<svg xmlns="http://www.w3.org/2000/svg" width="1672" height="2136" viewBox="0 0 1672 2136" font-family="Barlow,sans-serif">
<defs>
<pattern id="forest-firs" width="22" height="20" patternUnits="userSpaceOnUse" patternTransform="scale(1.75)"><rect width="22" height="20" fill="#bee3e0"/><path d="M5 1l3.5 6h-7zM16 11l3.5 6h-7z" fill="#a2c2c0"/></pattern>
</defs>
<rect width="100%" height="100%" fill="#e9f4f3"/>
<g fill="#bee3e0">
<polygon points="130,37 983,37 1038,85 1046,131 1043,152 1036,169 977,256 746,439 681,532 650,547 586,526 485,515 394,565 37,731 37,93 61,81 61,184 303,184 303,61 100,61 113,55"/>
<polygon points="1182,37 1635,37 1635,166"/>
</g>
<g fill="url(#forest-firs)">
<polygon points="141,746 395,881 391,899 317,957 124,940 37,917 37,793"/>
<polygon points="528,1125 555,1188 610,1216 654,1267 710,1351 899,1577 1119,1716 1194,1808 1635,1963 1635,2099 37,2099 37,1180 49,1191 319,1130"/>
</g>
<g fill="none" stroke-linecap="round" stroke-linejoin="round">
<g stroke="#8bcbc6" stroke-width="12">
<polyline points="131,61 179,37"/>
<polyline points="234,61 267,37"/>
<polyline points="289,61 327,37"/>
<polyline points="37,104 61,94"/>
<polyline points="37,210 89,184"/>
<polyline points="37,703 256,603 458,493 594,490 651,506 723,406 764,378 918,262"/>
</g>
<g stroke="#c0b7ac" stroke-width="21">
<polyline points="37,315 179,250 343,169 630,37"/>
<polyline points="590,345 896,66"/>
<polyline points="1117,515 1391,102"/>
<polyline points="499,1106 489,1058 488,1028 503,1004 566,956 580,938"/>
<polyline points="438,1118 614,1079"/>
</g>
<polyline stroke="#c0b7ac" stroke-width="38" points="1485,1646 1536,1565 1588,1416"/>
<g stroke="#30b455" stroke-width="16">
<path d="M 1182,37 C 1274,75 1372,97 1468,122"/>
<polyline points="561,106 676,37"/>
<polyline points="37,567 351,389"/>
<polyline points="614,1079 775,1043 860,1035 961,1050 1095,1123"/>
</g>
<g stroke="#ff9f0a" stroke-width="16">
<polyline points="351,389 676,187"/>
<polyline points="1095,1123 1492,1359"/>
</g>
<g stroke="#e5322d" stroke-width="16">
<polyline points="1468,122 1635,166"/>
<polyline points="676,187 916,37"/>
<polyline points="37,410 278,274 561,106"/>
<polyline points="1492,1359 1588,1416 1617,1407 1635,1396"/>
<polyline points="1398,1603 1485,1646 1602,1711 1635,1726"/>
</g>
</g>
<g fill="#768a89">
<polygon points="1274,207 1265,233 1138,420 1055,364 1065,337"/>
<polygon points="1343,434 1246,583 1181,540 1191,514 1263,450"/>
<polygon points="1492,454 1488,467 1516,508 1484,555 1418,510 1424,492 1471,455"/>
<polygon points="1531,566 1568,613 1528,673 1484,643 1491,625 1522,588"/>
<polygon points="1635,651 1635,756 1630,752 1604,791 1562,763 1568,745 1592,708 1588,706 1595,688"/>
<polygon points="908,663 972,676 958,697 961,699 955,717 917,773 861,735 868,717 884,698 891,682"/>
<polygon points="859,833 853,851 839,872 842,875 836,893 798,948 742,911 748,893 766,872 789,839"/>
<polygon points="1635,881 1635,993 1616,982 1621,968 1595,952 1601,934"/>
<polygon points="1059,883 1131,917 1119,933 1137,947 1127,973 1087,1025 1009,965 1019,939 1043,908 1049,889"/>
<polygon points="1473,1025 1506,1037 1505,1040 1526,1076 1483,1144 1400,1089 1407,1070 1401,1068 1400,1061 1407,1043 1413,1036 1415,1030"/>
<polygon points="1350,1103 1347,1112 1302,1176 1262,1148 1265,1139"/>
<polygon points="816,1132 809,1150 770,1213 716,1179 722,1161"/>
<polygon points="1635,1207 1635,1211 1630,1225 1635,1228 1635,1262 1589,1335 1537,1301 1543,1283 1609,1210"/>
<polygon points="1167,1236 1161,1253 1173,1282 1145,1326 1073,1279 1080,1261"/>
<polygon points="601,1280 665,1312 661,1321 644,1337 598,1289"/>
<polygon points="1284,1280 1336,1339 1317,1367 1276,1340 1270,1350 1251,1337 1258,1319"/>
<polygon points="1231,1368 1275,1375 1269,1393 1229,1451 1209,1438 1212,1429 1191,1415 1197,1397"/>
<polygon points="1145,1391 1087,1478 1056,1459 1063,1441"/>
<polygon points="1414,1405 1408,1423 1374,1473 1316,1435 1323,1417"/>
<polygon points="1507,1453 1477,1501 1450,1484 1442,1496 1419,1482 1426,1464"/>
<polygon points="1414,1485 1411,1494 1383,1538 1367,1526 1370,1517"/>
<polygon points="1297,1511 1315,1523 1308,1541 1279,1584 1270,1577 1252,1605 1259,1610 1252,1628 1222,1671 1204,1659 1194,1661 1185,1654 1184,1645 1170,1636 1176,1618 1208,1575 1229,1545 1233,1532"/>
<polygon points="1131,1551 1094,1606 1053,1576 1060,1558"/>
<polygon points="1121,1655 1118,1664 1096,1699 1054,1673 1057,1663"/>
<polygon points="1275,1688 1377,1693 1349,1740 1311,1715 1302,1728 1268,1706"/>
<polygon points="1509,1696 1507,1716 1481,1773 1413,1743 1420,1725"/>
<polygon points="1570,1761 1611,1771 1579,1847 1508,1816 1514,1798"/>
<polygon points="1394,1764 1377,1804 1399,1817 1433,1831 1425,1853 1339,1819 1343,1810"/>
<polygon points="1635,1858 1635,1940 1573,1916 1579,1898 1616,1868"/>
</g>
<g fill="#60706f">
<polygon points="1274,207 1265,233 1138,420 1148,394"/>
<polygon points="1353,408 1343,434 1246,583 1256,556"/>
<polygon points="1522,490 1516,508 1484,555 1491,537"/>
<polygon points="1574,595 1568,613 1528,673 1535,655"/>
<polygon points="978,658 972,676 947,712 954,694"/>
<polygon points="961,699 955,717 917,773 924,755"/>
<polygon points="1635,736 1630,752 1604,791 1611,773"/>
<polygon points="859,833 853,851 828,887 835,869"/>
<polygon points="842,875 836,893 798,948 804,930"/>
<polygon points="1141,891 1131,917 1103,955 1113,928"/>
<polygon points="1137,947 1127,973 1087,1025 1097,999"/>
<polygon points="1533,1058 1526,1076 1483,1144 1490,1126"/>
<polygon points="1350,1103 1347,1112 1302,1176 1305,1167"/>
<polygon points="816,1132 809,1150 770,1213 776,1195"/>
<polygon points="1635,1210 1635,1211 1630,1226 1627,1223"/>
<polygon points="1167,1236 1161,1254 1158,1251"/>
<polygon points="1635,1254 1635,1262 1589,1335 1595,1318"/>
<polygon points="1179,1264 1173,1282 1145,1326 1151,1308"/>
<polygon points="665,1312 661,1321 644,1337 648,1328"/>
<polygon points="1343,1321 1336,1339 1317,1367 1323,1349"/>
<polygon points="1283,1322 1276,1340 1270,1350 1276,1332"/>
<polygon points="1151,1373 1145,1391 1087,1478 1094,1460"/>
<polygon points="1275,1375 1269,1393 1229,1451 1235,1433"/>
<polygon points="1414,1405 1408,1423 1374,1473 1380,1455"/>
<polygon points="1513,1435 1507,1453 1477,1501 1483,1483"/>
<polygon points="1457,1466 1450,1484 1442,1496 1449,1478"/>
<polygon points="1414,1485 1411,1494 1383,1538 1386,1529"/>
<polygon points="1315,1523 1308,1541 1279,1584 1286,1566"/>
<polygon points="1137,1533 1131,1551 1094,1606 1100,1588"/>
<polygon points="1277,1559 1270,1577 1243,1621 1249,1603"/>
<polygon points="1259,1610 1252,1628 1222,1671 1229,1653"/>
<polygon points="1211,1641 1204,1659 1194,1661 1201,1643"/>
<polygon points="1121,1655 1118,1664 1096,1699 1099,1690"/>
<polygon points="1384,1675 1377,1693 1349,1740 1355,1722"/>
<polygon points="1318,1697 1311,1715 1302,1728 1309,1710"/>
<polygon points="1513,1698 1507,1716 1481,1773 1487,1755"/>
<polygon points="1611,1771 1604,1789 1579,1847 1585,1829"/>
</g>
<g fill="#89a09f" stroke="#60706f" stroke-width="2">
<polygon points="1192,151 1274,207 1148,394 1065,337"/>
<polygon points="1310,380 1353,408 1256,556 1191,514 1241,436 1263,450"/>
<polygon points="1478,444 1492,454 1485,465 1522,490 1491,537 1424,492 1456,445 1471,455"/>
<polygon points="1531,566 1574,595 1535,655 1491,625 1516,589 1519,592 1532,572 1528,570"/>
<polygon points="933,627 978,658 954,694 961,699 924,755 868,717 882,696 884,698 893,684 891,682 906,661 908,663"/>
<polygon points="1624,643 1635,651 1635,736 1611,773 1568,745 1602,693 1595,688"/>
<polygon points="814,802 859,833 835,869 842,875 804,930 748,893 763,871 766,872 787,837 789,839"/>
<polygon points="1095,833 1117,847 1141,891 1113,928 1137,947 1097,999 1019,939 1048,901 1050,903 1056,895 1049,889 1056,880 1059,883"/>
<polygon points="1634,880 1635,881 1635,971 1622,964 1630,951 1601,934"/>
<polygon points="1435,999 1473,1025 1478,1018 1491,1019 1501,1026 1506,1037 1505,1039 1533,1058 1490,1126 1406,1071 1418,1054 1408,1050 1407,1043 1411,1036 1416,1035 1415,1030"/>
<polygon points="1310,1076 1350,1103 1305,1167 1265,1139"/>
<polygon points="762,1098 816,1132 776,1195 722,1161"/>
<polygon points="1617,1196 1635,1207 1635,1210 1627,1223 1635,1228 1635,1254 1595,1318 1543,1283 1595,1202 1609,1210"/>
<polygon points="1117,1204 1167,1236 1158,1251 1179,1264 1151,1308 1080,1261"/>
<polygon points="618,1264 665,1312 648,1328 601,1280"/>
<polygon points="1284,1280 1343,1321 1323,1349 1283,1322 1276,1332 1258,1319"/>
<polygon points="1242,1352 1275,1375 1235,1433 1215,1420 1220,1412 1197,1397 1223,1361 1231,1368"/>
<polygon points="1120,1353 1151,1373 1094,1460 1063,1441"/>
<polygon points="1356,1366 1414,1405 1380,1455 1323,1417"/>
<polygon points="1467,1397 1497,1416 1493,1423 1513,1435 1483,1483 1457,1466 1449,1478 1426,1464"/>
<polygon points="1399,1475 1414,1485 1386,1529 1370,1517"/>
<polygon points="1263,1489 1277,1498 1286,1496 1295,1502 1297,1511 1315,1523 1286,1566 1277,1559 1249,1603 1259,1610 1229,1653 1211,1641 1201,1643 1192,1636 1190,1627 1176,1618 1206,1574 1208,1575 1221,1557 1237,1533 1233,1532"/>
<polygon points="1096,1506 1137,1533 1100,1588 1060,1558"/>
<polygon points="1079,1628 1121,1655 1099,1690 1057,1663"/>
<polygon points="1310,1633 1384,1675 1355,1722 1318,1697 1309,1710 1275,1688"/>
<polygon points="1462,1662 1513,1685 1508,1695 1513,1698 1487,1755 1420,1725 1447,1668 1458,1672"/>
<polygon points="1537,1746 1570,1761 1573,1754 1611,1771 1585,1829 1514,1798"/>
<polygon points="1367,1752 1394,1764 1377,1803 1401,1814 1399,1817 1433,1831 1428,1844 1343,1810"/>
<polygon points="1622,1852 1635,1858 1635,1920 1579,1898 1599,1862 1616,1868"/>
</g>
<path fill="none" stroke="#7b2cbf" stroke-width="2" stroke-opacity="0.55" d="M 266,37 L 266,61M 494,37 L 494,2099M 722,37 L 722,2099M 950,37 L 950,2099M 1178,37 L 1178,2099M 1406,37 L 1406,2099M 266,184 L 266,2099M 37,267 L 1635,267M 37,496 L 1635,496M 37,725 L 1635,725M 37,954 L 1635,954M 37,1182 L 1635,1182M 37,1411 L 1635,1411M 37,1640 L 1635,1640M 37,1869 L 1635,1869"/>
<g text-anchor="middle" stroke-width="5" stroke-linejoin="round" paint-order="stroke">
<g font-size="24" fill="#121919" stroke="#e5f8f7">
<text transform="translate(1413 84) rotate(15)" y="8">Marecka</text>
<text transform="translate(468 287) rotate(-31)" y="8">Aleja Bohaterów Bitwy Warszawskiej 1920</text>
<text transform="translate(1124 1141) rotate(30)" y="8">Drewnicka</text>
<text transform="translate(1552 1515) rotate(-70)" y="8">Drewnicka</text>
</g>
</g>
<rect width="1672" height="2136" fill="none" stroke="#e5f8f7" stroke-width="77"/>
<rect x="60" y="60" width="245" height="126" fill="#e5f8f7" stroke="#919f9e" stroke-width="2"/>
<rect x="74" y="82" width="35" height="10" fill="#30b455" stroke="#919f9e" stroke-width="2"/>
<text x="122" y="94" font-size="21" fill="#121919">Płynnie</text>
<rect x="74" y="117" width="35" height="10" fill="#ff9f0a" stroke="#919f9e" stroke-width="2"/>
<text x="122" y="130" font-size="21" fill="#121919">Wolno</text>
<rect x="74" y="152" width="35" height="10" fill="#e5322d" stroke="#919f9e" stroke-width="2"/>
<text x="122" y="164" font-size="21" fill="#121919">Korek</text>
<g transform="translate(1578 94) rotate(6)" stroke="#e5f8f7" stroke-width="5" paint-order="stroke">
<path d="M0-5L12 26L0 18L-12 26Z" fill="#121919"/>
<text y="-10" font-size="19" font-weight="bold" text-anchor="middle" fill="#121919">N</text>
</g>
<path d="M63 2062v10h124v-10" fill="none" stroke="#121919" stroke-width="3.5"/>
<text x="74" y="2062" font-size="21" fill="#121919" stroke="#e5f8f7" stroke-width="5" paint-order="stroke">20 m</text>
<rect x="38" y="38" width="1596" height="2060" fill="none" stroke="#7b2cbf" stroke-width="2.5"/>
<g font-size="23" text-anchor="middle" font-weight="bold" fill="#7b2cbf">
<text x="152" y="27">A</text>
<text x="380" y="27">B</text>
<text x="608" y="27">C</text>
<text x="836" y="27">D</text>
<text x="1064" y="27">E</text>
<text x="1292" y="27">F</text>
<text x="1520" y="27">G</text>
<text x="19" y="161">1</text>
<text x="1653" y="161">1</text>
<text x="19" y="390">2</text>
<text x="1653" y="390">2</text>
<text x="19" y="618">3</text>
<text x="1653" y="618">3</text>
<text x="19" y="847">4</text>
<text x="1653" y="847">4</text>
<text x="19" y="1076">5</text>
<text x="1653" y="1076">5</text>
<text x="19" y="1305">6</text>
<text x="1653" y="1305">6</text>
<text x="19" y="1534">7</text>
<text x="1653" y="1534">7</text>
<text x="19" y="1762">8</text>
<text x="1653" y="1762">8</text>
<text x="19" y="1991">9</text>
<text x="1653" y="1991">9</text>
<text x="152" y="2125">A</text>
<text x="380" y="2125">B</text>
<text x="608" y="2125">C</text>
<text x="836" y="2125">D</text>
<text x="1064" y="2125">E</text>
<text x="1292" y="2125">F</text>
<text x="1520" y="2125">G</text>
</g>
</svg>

■ Exercise instructions
For each line above that holds the string "linejoin", provide a copy of that line.

■ Solution
<g fill="none" stroke-linecap="round" stroke-linejoin="round">
<g text-anchor="middle" stroke-width="5" stroke-linejoin="round" paint-order="stroke">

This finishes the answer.